> **Work order**
The required answer is the data below, restated word for word with images omitted.

> **Dataset records**

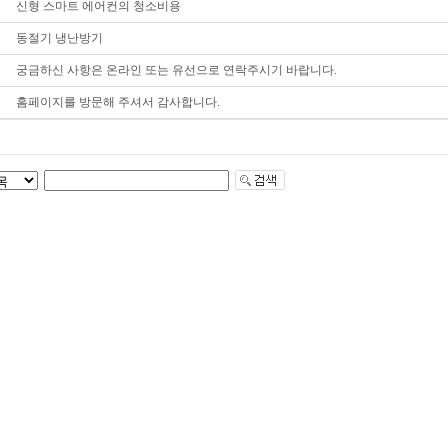
신형 스마트 에어컨의 청소비용
동절기 냉난방기
궁금하신 사항은 온라인 또는 유선으로 연락주시기 바랍니다.
홈페이지를 방문해 주셔서 감사합니다.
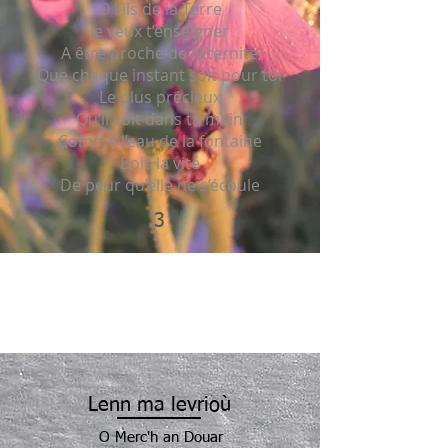
O Fils de la Terre
Je veux t’enseigner
A être proche de l’Eternité
Que chaque instant soit pour toi
Le plus précieux
Qu’il soit dans ta main
Comme l’eau de la fontaine
Bois la vite
De peur qu’elle ne s’écoule
3
Lenn ma levrioù
O Merc'h an Douar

> **Exercise response**
신형 스마트 에어컨의 청소비용
동절기 냉난방기
궁금하신 사항은 온라인 또는 유선으로 연락주시기 바랍니다.
홈페이지를 방문해 주셔서 감사합니다.
O Fils de la Terre
Je veux t’enseigner
A être proche de l’Eternité
Que chaque instant soit pour toi
Le plus précieux
Qu’il soit dans ta main
Comme l’eau de la fontaine
Bois la vite
De peur qu’elle ne s’écoule
3
Lenn ma levrioù
O Merc'h an Douar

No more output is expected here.